待沐浴完毕后,他随手拿起搭在屏风上的衣服穿了起来。
一袭月白的丝质长袍,袍身通体莹白,仅在衣袖领摆处有金色的符文点缀,修长但却瘦削的身形被金色的腰带勾勒出来,整个人都散发出清冷淡漠的气质来。
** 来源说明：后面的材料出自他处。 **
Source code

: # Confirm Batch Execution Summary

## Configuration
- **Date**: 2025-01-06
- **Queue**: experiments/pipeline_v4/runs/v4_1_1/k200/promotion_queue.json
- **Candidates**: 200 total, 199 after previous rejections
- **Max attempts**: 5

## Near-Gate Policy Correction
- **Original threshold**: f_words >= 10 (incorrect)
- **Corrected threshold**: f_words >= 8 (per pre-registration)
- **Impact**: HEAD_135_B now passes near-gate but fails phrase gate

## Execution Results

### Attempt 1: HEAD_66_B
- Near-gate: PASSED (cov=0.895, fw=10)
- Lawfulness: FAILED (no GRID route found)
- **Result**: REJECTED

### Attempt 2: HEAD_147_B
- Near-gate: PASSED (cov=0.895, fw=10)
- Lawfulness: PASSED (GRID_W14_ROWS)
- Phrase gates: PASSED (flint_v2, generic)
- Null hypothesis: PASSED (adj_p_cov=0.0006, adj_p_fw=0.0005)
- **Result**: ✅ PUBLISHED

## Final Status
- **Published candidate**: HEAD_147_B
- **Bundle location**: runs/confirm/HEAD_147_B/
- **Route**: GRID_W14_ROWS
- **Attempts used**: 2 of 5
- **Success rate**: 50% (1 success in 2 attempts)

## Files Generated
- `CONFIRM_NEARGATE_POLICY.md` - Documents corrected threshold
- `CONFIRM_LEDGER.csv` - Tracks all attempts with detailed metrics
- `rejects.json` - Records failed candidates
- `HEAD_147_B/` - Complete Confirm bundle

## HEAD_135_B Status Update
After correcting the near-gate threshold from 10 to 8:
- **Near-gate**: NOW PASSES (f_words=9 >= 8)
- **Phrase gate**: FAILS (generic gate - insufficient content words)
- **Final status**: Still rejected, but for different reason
乐无忧拿起梳子,对着模糊不清的铜镜梳起发来,泼墨般的黑发并未全部束起,只挑了两鬓各一绺发丝在脑后用玉簪绾成简单的发髻,随后望着镜子里模糊的自己发起呆来。
清秀的眉、略微上勾的凤眼、圆润挺直的鼻、略微泛白的唇、还有削尖的下颚,明明是那么的相似!
可这一世,他的容貌仅是清俊些,并没有上一世的精美极致,虽然五官有九成的相似,但气质上却好似有着天差地别的区别:上一世,他的气质是复杂的,明明散发出寒冰般凛冽的气场,可他的嘴角从来都是保持着微妙的弧度笑着;而这一世,他却从内而外都散发着淡然的气息,脸上也很少有表情,笑容更是只有他真正想笑的时候才会笑出来。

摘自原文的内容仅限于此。